Especialização técnica, integração de dados e leitura social tornam-se fatores estruturais no desempenho eleitoral
As campanhas eleitorais modernas operam em um ambiente tecnicamente mais complexo. Dados do relatório Digital 2025: Brazil, do DataReportal, indicam que cerca de 144 milhões de brasileiros estavam ativos em redes sociais no início de 2025, o equivalente a aproximadamente 68% da população, enquanto a penetração da internet alcançou mais de 86% do país. Em paralelo, estudos recentes sobre consumo de informação apontam que a maioria dos eleitores acessa notícias por múltiplas plataformas digitais, reduzindo a eficácia de estratégias centralizadas e ampliando a necessidade de coordenação entre diferentes áreas profissionais.
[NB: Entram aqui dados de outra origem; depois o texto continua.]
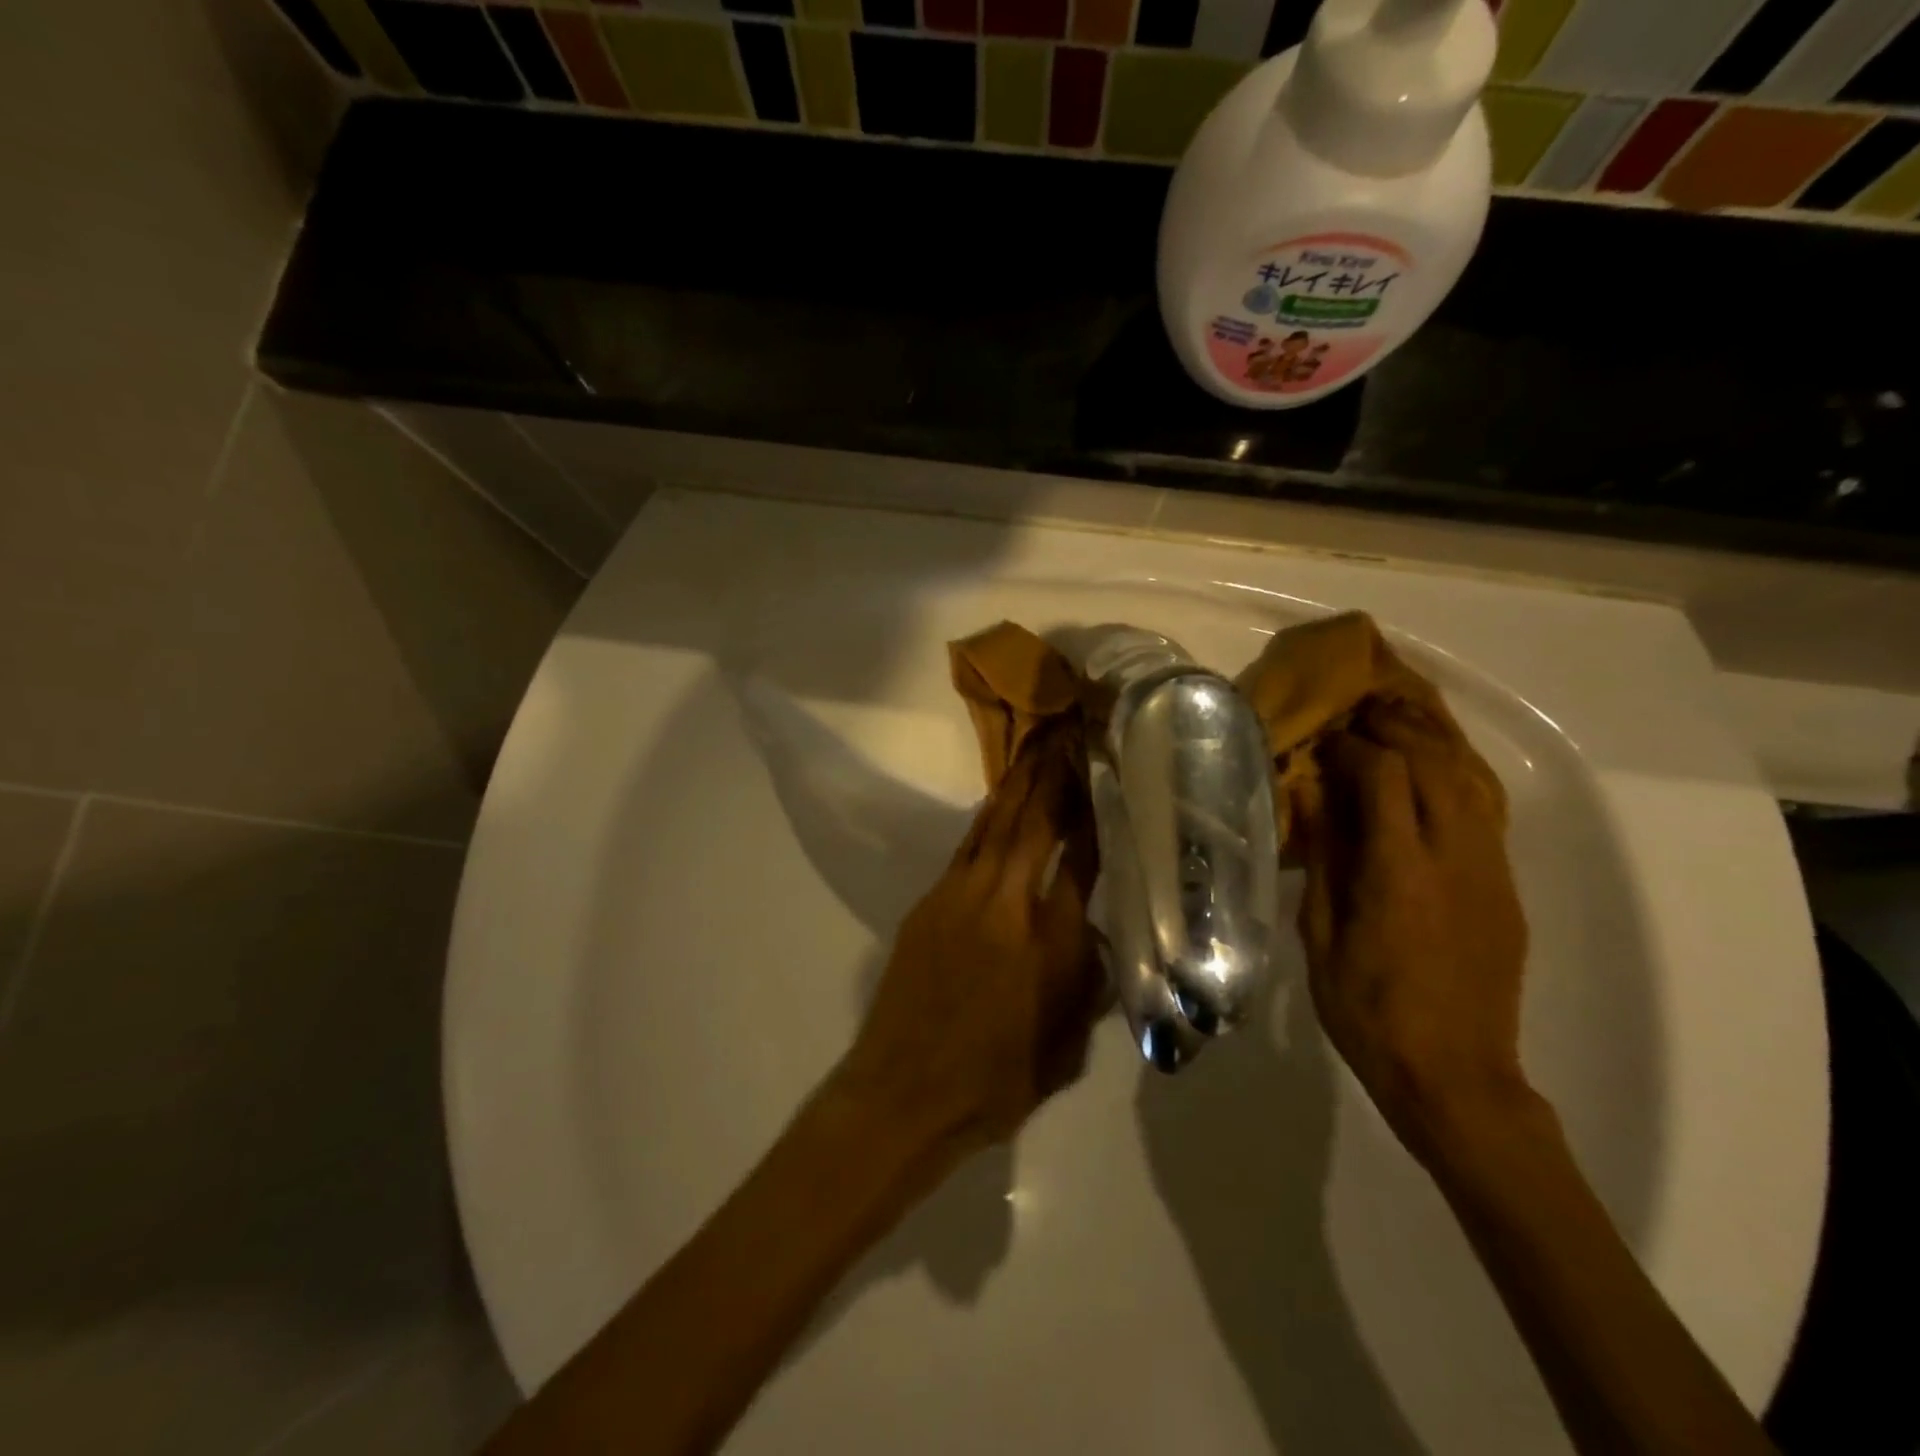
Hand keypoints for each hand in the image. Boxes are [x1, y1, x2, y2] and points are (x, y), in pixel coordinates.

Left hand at [837, 726, 1104, 1153]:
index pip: (1080, 857)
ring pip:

Esse cenário tem redefinido a forma de planejar, executar e comunicar projetos políticos. Se antes campanhas eram estruturadas em torno de poucos estrategistas e de uma lógica predominantemente intuitiva, hoje a competitividade eleitoral depende da atuação integrada de equipes multidisciplinares, capazes de interpretar dados, comportamento social, contexto político, ambiente regulatório e linguagem digital em tempo real.
Segundo o publicitário e estrategista de marketing político Guto Araujo, que participou de seis campanhas presidenciais no Brasil e na América Latina, o eleitor contemporâneo é impactado por múltiplas narrativas simultaneamente. “Campanhas vencedoras deixaram de ser resultado de uma única liderança criativa ou de decisões isoladas. Elas são construídas por times que combinam estratégia política, comunicação, dados, tecnologia, direito eleitoral e leitura permanente de cenário”, afirma.
A centralidade dos dados é um dos principais vetores dessa transformação. Pesquisas quantitativas frequentes, estudos qualitativos, análise de engajamento em redes sociais e monitoramento de sentimentos digitais passaram a orientar decisões diárias de agenda, discurso e posicionamento. Nesse modelo, estatísticos, analistas de dados, cientistas políticos e especialistas em tecnologia trabalham de forma integrada com estrategistas e equipes de comunicação. “Hoje, intuição sem evidência virou risco operacional. A campanha precisa medir, testar e ajustar continuamente”, destaca Araujo.
Outro fator decisivo é a fragmentação da comunicação política. Ainda de acordo com o Digital News Report 2025, 78% dos brasileiros afirmam se informar prioritariamente pela internet, enquanto apenas 10% mantêm o hábito de consumir jornais impressos, evidenciando a predominância do ambiente digital e a multiplicidade de canais de informação. “Narrativas precisam ser adaptadas a diferentes públicos, plataformas e formatos, exigindo a atuação coordenada de redatores, designers, produtores audiovisuais, gestores de mídia e especialistas em plataformas digitais”, revela o estrategista.
Além disso, o ambiente eleitoral tornou-se mais juridicamente sensível e regulado. O próprio Tribunal Superior Eleitoral (TSE) tem ampliado sua atuação sobre propaganda digital, uso de dados e novas tecnologias, incluindo debates sobre inteligência artificial nas eleições. “Esse cenário levou advogados eleitorais e especialistas em compliance a integrarem o núcleo estratégico das campanhas, reduzindo riscos que podem comprometer candidaturas inteiras”, diz.
Essa lógica multidisciplinar, para Guto Araujo, não é uma tendência conjuntural, mas uma mudança definitiva. “A campanha moderna funciona como uma organização complexa, com alta pressão de tempo, fiscalização intensa e mudanças rápidas de cenário. Quem não estrutura equipes diversas e integradas tende a perder competitividade”, avalia.
O resultado desse modelo é uma campanha mais ágil, menos improvisada e mais conectada à realidade social. “Em um cenário de eleitores mais críticos, informados e expostos a múltiplas influências, vencer uma eleição deixou de ser apenas uma questão de discurso ou visibilidade. Tornou-se, sobretudo, um exercício coletivo de inteligência estratégica”, finaliza.